[ВЫБРАННЫЙ ОТРЫВОК]
═══

Многомерное пространство социального мира выстаивается по принципам дифференциации и распределения, сформированным совокупностью действующих свойств в социальном универсуме; в той мере, в какой свойства, выбранные для построения пространства, являются активными его свойствами, это пространство можно описать как поле сил, совокупность объективных отношений, которые «навязываются всем входящим в это поле и несводимы к намерениям индивидуальных агентов или же только к их непосредственным взаимодействиям» [Бурдье П., 2007, с. 15]. Это конструкция внешняя. Уточним теперь характер внутренней конструкции (понятийной модели). Социальное поле — продолжим принятую за основу схему — можно описать как такое многомерное пространство позиций, в котором агенты определяются объективно по их конкретной позиции в этих отношениях (по П. Бурдье, устойчивых, признанных социально или гарантированных юридически социальных статусах). «Экстенсивность социальной системы тотальна; она охватывает все взаимосвязи своих членов, полностью регулирует их поведение и все их взаимоотношения, число социальных взаимосвязей, вовлеченных в такую систему, чрезвычайно велико; каждый шаг человека приводит ее в действие» [Сорокин П.А., 2006, с. 632].

Во всякой активности общностей структуры социальной «стратификации» и механизмы социализации индивида определяются хозяйственными причинами, вытекающими из экономической ситуации; всякое действие является экономически детерминированным. Что же такое социальное действие (не только указавший на решающее значение протестантской этики для упрочения экономического базиса западноевропейской цивилизации М. Вебер, но уже Аристотель не сомневался, что дух капитализма в неразрывном единстве с полисной этикой обеспечил расцвет афинской демократии) и как оно соотносится с хозяйством? Позволим себе обширную цитату, поскольку вряд ли кто-то скажет об этом лучше самого М. Вебера: «Рационально организуемое действие по субъективно подразумеваемому смыслу участниками может быть нацелено на хозяйственный результат — удовлетворение потребности или получение дохода. Тогда оно ложится в основание хозяйственной общности. Также оно может использовать хозяйствование как средство для достижения других результатов, на которые нацелено. Тогда это хозяйствующая общность. Хозяйственные и нехозяйственные цели в действии связаны друг с другом. Строго говоря, первое относится только к тем общностям, которые хотят извлечь выгоду из специфической экономической ситуации, к хозяйственным общностям, ориентированным на получение дохода. Общности, ориентированные на удовлетворение потребностей, прибегают к хозяйствованию ровно в той мере, в какой оно неизбежно при имеющемся соотношении потребностей и имеющихся для их удовлетворения благ» [Вебер М., 2017, с. 62]. Это объяснение — основа анализа литературного источника (сборника эпиграмм Марциала), «блеск и нищета» великого Рима (имущественное расслоение «народа римского» — предельно дифференцированного социального целого) — ведущая тема его эпиграмм (жанра специфического; о природе смеха написано филологами немало). Культура отражает «экспрессивную» сторону социальной жизни, ее символы репрезентируют образ мыслей, чувствований, стереотипы социального поведения членов общества [Griswold W., 2013, p. 12].

═══

(Строки данных)

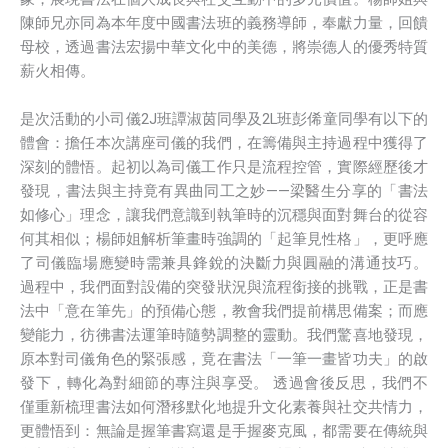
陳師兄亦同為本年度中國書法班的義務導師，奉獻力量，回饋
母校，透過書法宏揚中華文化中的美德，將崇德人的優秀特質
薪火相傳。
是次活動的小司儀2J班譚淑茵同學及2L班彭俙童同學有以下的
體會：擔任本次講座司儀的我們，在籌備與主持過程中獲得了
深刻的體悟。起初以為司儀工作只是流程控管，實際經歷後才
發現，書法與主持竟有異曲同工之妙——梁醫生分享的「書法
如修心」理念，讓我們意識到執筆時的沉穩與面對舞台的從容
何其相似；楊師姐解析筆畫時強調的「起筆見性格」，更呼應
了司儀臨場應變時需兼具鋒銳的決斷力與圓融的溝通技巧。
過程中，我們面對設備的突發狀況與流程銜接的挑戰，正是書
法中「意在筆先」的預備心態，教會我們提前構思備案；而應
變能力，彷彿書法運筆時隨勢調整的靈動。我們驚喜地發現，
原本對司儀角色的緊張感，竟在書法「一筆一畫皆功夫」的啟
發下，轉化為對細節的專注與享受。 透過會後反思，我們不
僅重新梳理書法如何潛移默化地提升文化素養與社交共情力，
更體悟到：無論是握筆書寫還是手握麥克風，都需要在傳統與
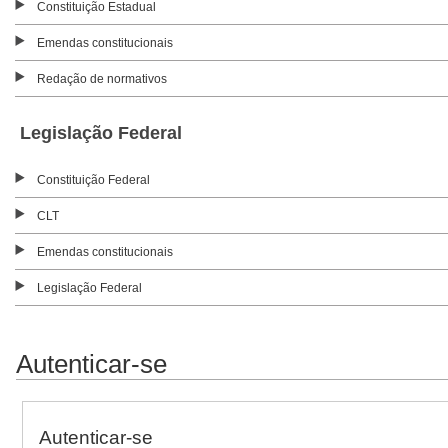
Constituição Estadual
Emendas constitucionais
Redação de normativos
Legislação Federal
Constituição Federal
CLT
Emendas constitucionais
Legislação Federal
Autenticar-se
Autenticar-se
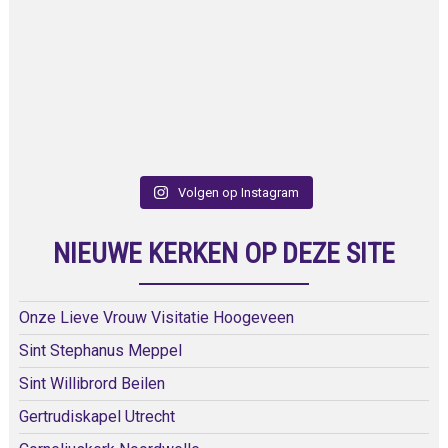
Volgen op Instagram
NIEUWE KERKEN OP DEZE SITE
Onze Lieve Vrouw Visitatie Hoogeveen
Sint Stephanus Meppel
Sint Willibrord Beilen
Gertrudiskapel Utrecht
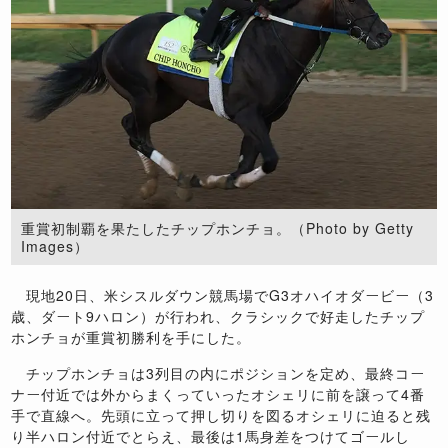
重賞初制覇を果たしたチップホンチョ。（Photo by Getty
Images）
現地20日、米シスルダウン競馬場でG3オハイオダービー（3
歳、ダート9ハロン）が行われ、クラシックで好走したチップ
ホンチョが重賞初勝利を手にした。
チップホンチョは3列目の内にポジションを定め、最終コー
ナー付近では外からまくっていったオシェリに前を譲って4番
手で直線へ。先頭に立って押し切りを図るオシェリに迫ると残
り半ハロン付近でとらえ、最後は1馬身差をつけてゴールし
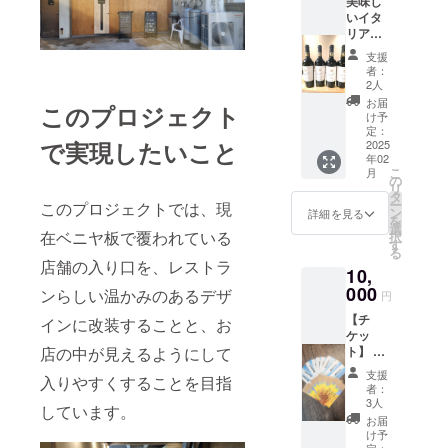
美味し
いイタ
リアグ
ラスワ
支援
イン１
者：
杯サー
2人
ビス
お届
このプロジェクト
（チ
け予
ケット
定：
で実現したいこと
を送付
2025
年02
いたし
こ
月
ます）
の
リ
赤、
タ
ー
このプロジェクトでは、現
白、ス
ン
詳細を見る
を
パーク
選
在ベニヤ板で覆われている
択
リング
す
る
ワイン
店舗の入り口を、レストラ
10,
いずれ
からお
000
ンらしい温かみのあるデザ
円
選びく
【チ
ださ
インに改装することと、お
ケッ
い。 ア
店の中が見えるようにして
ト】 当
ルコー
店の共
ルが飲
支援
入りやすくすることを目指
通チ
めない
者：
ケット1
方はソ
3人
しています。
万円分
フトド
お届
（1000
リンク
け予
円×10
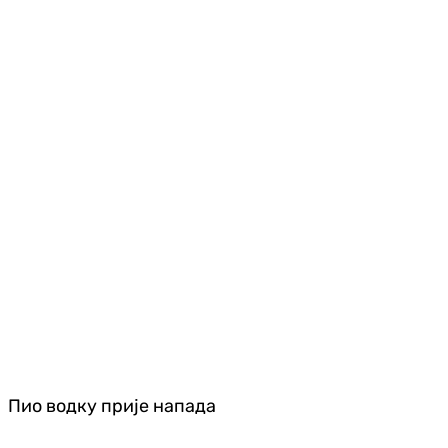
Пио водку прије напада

═══

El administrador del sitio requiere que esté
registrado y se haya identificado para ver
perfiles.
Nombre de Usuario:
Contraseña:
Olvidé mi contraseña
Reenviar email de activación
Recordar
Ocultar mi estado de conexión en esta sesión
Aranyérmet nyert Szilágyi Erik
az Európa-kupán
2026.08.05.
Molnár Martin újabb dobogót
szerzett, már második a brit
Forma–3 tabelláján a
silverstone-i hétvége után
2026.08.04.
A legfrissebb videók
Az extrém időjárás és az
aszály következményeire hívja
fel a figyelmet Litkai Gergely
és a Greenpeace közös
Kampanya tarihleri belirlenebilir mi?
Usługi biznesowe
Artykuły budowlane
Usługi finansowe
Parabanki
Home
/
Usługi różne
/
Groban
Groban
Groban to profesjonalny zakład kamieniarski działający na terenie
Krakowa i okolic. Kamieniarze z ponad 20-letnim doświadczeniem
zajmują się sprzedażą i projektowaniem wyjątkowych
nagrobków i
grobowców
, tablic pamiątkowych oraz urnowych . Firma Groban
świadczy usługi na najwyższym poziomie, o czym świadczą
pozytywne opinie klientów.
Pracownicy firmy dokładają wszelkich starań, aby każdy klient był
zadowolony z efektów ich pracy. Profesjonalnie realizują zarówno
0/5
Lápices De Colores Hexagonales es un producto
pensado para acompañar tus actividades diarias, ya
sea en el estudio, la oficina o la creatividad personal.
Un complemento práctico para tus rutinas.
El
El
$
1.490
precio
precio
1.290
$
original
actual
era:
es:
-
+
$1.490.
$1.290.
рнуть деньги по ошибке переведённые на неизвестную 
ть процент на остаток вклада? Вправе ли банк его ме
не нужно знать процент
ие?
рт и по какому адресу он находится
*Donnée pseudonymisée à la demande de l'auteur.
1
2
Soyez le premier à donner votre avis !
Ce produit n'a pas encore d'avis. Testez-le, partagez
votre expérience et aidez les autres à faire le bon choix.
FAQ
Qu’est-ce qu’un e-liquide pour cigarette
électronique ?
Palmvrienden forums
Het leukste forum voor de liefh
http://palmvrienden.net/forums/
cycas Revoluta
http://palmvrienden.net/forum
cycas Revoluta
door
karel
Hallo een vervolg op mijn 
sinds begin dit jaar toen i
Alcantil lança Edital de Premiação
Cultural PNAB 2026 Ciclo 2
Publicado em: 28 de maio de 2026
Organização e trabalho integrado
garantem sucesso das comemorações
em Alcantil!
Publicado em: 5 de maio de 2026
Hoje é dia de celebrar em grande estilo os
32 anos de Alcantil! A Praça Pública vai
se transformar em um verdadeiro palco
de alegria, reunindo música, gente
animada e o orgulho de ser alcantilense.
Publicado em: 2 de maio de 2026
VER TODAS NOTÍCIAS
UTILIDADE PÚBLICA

═══

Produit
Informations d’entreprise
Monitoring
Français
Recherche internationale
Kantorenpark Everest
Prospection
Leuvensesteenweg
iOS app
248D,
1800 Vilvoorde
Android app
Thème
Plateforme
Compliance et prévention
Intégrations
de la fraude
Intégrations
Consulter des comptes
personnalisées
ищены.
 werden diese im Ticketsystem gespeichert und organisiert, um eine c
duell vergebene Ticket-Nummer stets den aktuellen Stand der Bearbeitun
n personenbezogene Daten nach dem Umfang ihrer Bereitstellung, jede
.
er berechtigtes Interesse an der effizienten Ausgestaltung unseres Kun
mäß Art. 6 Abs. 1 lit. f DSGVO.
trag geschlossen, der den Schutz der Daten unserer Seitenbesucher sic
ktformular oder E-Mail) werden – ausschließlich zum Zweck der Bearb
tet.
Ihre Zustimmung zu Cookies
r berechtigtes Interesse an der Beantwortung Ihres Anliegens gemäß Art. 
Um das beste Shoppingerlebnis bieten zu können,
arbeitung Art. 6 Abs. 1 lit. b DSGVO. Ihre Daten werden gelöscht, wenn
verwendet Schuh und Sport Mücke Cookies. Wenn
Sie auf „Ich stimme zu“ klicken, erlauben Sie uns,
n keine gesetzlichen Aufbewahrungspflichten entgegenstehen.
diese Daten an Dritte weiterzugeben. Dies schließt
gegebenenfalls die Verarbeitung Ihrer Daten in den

═══

[УСЛОВИЯ ЗАДАНИЯ]
1. На какой результат, согласно приведенной в отрывке о социальном поле цитате М. Вебера, может быть нацелено рационально организуемое действие?
2. Изложите суть отрывка о социальном поле в двух предложениях.
3. Продолжите отрывок о социальном поле после его последнего предложения.

[ОТВЕТЫ НА ЗАДАНИЯ]
1. На хозяйственный результат: удовлетворение потребности или получение дохода.

2. Многомерное пространство социального мира описывается как поле сил, то есть совокупность объективных отношений, а социальное поле понимается как пространство позиций, по которым объективно определяются агенты. Всякое действие признается экономически детерминированным, и объяснение М. Вебера о хозяйственных и хозяйствующих общностях служит основой анализа эпиграмм Марциала, ведущая тема которых — «блеск и нищета» Рима.

3.
  1. Историко-литературные и текстологические основания исследования

Эпиграммы классика древнеримской литературы Марка Валерия Марциала до сих пор остаются одним из важнейших литературных источников по истории римского быта эпохи Империи; возможности жанра позволяли оперативно откликаться на значимые и «малые» события, разнообразные явления римской жизни (греческая эпиграмма сродни эпитафии, это действительно «надпись»; римская сатира же — в первую очередь социальная инвектива). Дошедшая до нас без потерь «Книга эпиграмм» — полное собрание сочинений модного в столичном обществе (культурной среде «вечного города») поэта, имевшего влиятельных друзей при дворе бесконечно менявшихся Цезарей (которых, по словам Плутарха, «приводили и уводили, точно актеров в театре») [Плутарх, 1964, с. 403]. Скромную оценку его творчества предопределило суждение именитого современника Плиния Младшего, полагавшего, что «эпиграммы Марциала не будут вечными» [Плиний Младший, 1982, с. 60]. Между тем его талант был высоко оценен и классицистами, и романтиками. В оправдание «игривой правдивости слов» он писал: «Надеюсь, в своих книжках держался я такой меры, что всякий, кто правильно о себе судит, не может на них пожаловаться» [Марциал М.В., 1968, с. 29]. Начитанность поэта позволяет предположить, что с учением стоиков (философов, популярных в эллинистический период) он был знаком. Контрапунктом античной аксиологической мысли является «преимущественно универсалистская трактовка ценностного», предполагающая иерархичность всеобщих имущественных, телесных и душевных ценностей (следует различать зачастую смешиваемые понятия «предпочтения», «благо» и «ценности», которые на самом деле по значимости располагаются на различных уровнях шкалы, а потому должны отделяться от составляющих шкалы интенций, не отождествляясь с общечеловеческими потребностями) [Шохин В.К., 2006, с. 126]. Это не означает индифферентности поэта (уроженца провинции) к ценностным предпочтениям социально близких ему общностей (это верхи римского общества, для которых он был все-таки «чужаком»).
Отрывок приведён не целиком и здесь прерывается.